→ Provided records

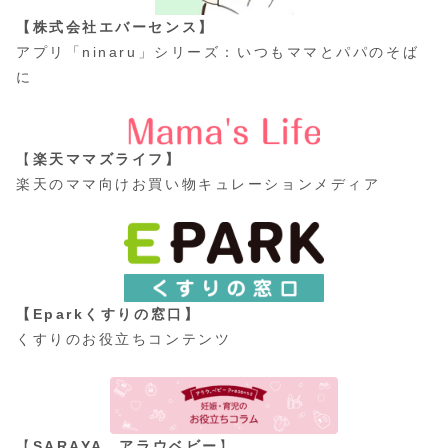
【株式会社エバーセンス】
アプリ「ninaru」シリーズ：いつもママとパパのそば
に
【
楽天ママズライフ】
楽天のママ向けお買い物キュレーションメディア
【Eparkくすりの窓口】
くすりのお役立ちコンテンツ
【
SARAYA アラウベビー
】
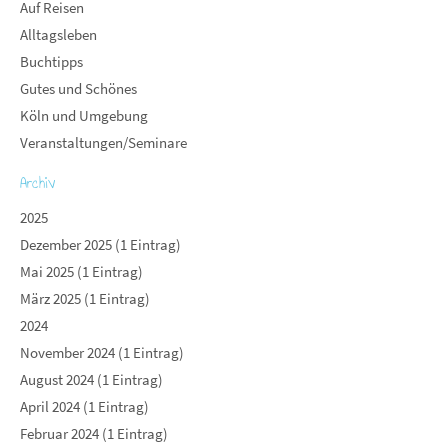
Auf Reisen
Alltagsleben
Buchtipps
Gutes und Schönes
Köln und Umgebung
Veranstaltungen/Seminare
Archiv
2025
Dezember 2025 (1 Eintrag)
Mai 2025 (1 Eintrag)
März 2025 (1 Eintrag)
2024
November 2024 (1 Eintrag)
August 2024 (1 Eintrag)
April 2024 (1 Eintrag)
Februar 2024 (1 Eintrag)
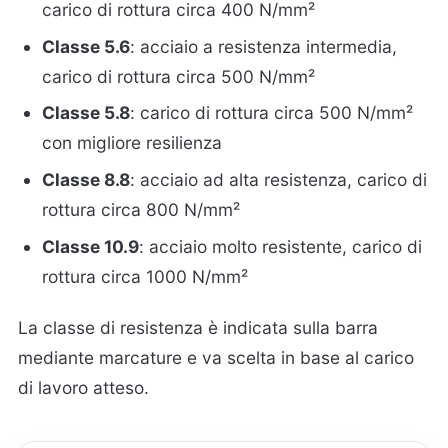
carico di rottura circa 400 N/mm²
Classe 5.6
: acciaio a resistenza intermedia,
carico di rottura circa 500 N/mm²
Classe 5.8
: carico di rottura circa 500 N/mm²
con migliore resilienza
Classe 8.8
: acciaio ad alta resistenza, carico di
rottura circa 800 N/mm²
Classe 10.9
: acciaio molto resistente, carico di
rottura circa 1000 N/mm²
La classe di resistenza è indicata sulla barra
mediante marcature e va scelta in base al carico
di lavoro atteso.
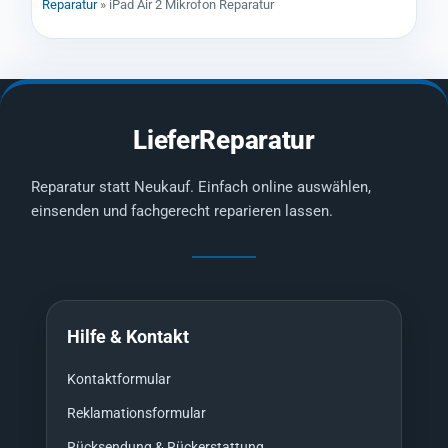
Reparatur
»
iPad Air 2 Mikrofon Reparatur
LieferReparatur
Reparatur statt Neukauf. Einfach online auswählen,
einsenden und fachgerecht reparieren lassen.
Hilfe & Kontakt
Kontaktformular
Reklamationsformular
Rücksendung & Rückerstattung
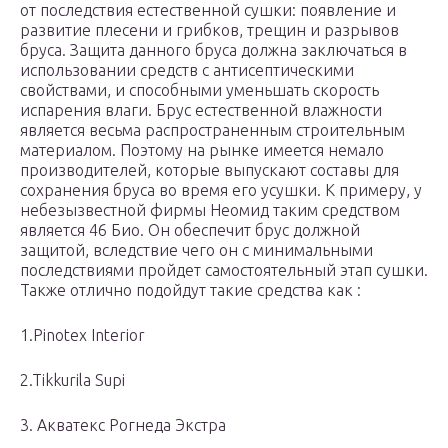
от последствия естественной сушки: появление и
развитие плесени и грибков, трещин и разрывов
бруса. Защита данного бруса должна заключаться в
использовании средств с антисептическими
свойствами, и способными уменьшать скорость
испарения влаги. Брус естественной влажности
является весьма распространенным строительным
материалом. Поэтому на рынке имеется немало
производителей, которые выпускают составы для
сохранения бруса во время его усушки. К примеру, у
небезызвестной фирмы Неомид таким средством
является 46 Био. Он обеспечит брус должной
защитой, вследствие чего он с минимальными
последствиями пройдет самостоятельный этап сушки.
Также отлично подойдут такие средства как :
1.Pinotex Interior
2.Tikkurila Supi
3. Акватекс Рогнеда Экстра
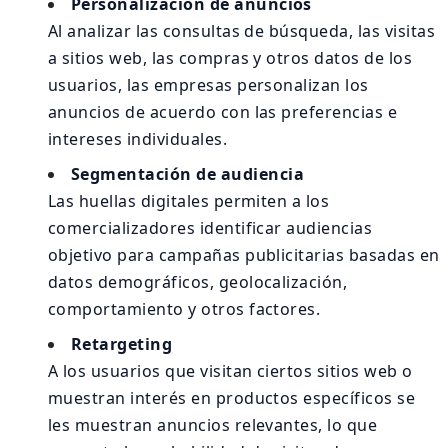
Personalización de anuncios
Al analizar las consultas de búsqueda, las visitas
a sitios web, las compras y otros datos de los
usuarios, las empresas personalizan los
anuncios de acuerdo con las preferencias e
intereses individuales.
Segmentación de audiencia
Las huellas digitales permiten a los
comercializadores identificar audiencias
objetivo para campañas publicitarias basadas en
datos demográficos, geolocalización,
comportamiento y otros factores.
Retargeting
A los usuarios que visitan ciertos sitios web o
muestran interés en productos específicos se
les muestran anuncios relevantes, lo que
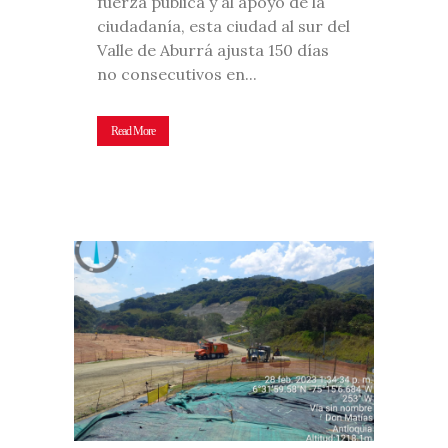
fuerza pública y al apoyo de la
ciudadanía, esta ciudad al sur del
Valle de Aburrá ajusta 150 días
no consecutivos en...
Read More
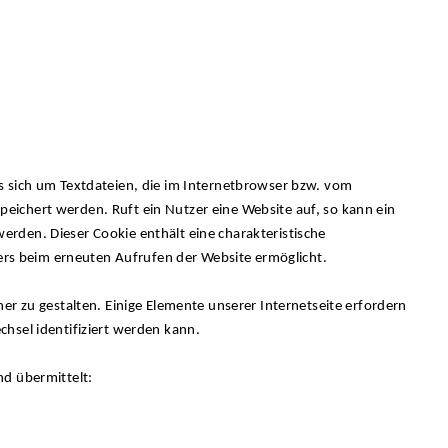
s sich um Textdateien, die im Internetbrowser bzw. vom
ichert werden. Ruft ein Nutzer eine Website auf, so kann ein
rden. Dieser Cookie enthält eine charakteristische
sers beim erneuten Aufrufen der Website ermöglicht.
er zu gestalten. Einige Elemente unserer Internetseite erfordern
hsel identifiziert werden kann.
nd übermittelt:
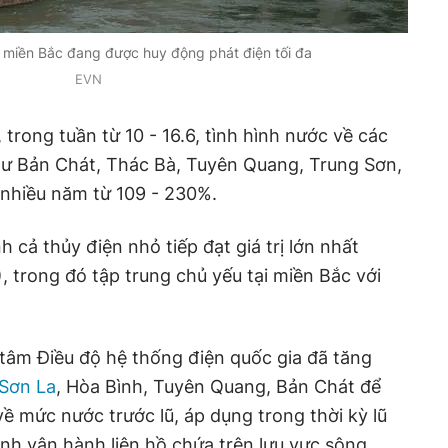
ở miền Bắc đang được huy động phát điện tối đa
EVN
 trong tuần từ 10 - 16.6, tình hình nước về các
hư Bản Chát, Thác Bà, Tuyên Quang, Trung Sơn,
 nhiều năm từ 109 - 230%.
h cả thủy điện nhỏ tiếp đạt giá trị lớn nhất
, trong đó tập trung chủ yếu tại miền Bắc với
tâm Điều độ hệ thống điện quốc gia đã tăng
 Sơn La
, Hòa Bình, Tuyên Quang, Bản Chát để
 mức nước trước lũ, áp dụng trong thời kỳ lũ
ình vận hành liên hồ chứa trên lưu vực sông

→ Your task
Provide an exact copy of the records, excluding every picture.

→ Result for this task
【株式会社エバーセンス】
アプリ「ninaru」シリーズ：いつもママとパパのそば
に
【
楽天ママズライフ】
楽天のママ向けお買い物キュレーションメディア
【Eparkくすりの窓口】
くすりのお役立ちコンテンツ
【
SARAYA アラウベビー
】
Auf Reisen
Alltagsleben
Buchtipps
Gutes und Schönes
Köln und Umgebung
Veranstaltungen/Seminare
Archiv
2025
Dezember 2025 (1 Eintrag)
Mai 2025 (1 Eintrag)
März 2025 (1 Eintrag)
2024
November 2024 (1 Eintrag)
August 2024 (1 Eintrag)
April 2024 (1 Eintrag)
Februar 2024 (1 Eintrag)
carico di rottura circa 400 N/mm²
Classe 5.6
: acciaio a resistenza intermedia,
carico di rottura circa 500 N/mm²
Classe 5.8
: carico di rottura circa 500 N/mm²
con migliore resilienza
Classe 8.8
: acciaio ad alta resistenza, carico di
rottura circa 800 N/mm²
Classe 10.9
: acciaio molto resistente, carico di
rottura circa 1000 N/mm²
La classe di resistenza è indicata sulla barra
mediante marcature e va scelta in base al carico
di lavoro atteso.
Reparatur
»
iPad Air 2 Mikrofon Reparatur
LieferReparatur
Reparatur statt Neukauf. Einfach online auswählen,
einsenden und fachgerecht reparieren lassen.
Hilfe & Kontakt
Kontaktformular
Reklamationsformular
Rücksendung & Rückerstattung
от последствия естественной сушки: появление и
развитие плесени и грибков, трещин и разрывов
бруса. Защита данного бруса должна заключаться в
использовании средств с антисептическими
свойствами, и способными уменьшать скорость
испарения влаги. Брус естественной влажности
является весьма распространенным строительным
материалом. Поэтому на рынке имеется немало
производителей, которые выпускают составы для
сохранения бруса во время его усушки. К примеру, у
небезызвестной фирмы Неомид таким средством
является 46 Био. Он обеспечит брус должной
защитой, вследствие чего он с минимальными
последствиями пройдет самостоятельный этап сушки.
Также отлично подойдут такие средства как :
1.Pinotex Interior
2.Tikkurila Supi
3. Акватекс Рогнеда Экстра
Personalización de anuncios
Al analizar las consultas de búsqueda, las visitas
a sitios web, las compras y otros datos de los
usuarios, las empresas personalizan los
anuncios de acuerdo con las preferencias e
intereses individuales.
Segmentación de audiencia
Las huellas digitales permiten a los
comercializadores identificar audiencias
objetivo para campañas publicitarias basadas en
datos demográficos, geolocalización,
comportamiento y otros factores.
Retargeting
A los usuarios que visitan ciertos sitios web o
muestran interés en productos específicos se
les muestran anuncios relevantes, lo que
fuerza pública y al apoyo de la
ciudadanía, esta ciudad al sur del
Valle de Aburrá ajusta 150 días
no consecutivos en...
Read More
s sich um Textdateien, die im Internetbrowser bzw. vom
ichert werden. Ruft ein Nutzer eine Website auf, so kann ein
rden. Dieser Cookie enthält eine charakteristische
sers beim erneuten Aufrufen der Website ermöglicht.
er zu gestalten. Einige Elemente unserer Internetseite erfordern
hsel identifiziert werden kann.
nd übermittelt:
ở miền Bắc đang được huy động phát điện tối đa
EVN
 trong tuần từ 10 - 16.6, tình hình nước về các
hư Bản Chát, Thác Bà, Tuyên Quang, Trung Sơn,
 nhiều năm từ 109 - 230%.
h cả thủy điện nhỏ tiếp đạt giá trị lớn nhất
, trong đó tập trung chủ yếu tại miền Bắc với
tâm Điều độ hệ thống điện quốc gia đã tăng
 Sơn La
, Hòa Bình, Tuyên Quang, Bản Chát để
 mức nước trước lũ, áp dụng trong thời kỳ lũ
ình vận hành liên hồ chứa trên lưu vực sông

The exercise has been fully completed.